What is being asked —
All lines in the data bearing the string "узнать" should be identified and copied.
[Data extracts — start]
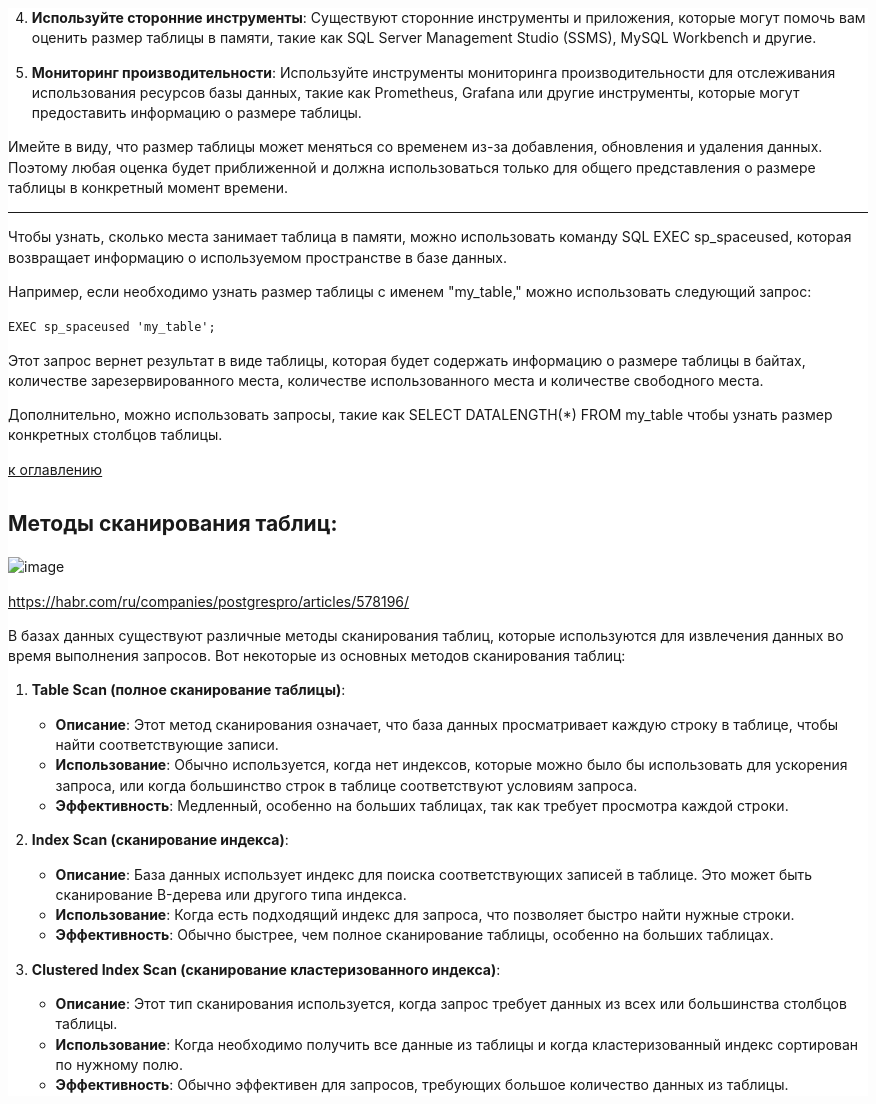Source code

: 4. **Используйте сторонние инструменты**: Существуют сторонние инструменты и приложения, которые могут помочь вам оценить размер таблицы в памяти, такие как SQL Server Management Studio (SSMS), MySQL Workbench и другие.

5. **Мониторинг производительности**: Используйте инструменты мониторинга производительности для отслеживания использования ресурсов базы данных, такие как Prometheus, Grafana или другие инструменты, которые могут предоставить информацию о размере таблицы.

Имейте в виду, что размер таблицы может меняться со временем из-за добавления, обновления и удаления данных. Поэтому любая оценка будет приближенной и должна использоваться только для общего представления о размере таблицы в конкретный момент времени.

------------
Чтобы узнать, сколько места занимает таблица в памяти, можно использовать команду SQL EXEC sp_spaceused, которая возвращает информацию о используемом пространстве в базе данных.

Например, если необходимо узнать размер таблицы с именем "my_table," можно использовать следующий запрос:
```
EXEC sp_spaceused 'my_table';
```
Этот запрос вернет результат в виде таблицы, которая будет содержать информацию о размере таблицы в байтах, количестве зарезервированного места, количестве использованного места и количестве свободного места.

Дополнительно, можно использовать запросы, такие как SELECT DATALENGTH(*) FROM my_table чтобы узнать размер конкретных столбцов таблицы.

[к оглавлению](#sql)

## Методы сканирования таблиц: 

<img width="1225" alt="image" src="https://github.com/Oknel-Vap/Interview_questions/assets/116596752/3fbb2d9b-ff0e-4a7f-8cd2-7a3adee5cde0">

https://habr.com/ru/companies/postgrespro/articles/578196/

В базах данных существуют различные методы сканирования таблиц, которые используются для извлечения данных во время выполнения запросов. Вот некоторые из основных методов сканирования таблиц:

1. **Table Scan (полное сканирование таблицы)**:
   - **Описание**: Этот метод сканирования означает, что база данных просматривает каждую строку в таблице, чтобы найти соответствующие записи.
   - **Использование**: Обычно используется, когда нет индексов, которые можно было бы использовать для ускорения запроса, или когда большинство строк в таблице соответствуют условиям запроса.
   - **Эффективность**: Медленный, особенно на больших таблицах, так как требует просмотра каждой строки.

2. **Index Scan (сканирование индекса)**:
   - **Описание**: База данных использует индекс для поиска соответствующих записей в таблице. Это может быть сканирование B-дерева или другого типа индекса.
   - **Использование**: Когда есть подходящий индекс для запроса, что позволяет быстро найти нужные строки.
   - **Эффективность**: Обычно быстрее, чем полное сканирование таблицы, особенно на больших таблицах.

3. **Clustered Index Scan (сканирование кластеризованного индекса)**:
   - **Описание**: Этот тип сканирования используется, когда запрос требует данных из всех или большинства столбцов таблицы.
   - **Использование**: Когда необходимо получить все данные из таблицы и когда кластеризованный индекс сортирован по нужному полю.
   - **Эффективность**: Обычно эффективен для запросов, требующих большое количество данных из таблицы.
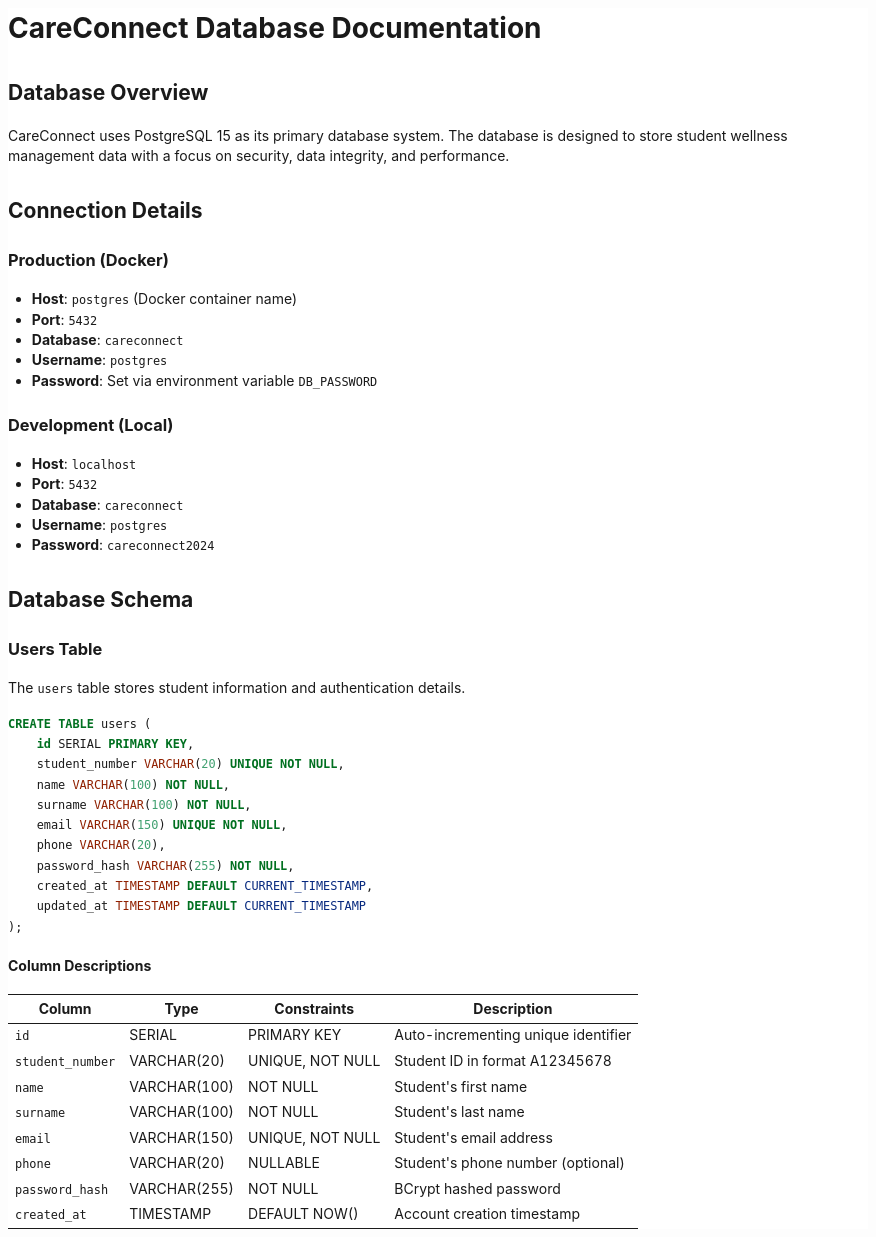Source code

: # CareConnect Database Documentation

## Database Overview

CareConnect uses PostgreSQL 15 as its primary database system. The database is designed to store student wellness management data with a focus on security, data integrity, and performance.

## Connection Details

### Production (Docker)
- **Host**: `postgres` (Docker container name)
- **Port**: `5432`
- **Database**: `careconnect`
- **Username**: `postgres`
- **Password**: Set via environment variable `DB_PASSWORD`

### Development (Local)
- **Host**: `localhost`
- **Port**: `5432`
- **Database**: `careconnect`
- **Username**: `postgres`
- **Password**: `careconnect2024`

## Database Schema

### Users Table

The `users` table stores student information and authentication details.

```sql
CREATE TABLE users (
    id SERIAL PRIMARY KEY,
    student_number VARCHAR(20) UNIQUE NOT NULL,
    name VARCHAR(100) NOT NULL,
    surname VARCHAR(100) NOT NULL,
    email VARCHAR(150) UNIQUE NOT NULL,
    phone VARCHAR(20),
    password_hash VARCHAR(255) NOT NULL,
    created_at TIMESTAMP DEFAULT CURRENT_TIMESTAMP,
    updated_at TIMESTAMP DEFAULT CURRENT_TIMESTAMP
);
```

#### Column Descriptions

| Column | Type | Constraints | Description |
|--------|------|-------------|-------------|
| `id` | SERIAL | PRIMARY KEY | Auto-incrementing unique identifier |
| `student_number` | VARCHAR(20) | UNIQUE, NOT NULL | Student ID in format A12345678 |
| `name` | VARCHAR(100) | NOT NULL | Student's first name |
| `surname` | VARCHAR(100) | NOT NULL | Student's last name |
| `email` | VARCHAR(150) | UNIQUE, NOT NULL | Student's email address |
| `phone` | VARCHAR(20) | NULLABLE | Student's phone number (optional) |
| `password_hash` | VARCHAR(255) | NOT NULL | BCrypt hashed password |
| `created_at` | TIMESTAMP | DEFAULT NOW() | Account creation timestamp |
[Data extracts — finish]
Result of this task —
Чтобы узнать, сколько места занимает таблица в памяти, можно использовать команду SQL EXEC sp_spaceused, которая возвращает информацию о используемом пространстве в базе данных.
Например, если необходимо узнать размер таблицы с именем "my_table," можно использовать следующий запрос:
Дополнительно, можно использовать запросы, такие как SELECT DATALENGTH(*) FROM my_table чтобы узнать размер конкретных столбцов таблицы.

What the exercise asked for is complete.